Taylor Little’s addiction was social media, an addiction that led to suicide attempts and years of depression.
Taylor, who’s now 21 and uses the pronoun “they”, describes the tech companies as “big, bad monsters”.
The companies, Taylor believes, knowingly put into children’s hands highly addictive and damaging products.
Which is why Taylor and hundreds of other American families are suing four of the biggest tech companies in the world.
The lawsuit against Meta – the owner of Facebook and Instagram – plus TikTok, Google and Snap Inc, the owner of Snapchat, is one of the largest ever mounted in Silicon Valley.
The plaintiffs include ordinary families and school districts from across the US.

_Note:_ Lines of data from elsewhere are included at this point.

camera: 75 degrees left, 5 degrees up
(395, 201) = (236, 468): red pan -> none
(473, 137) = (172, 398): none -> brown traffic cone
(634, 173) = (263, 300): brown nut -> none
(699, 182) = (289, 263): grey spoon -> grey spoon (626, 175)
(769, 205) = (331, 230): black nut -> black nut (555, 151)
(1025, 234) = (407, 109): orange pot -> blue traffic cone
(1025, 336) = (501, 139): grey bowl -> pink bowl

They claim that the platforms are harmful by design.
Lawyers for the families believe the case of 14-year-old British schoolgirl Molly Russell is an important example of the potential harms faced by teenagers.
Last year they monitored the inquest into her death via video link from Washington, looking for any evidence which they could use in the US lawsuit. Molly’s name is mentioned a dozen times in the master complaint submitted to the court in California.
Last week, the families in the case received a powerful boost when a federal judge ruled that the companies could not use the First Amendment of the US constitution, which protects freedom of speech, to block the action. – BBC.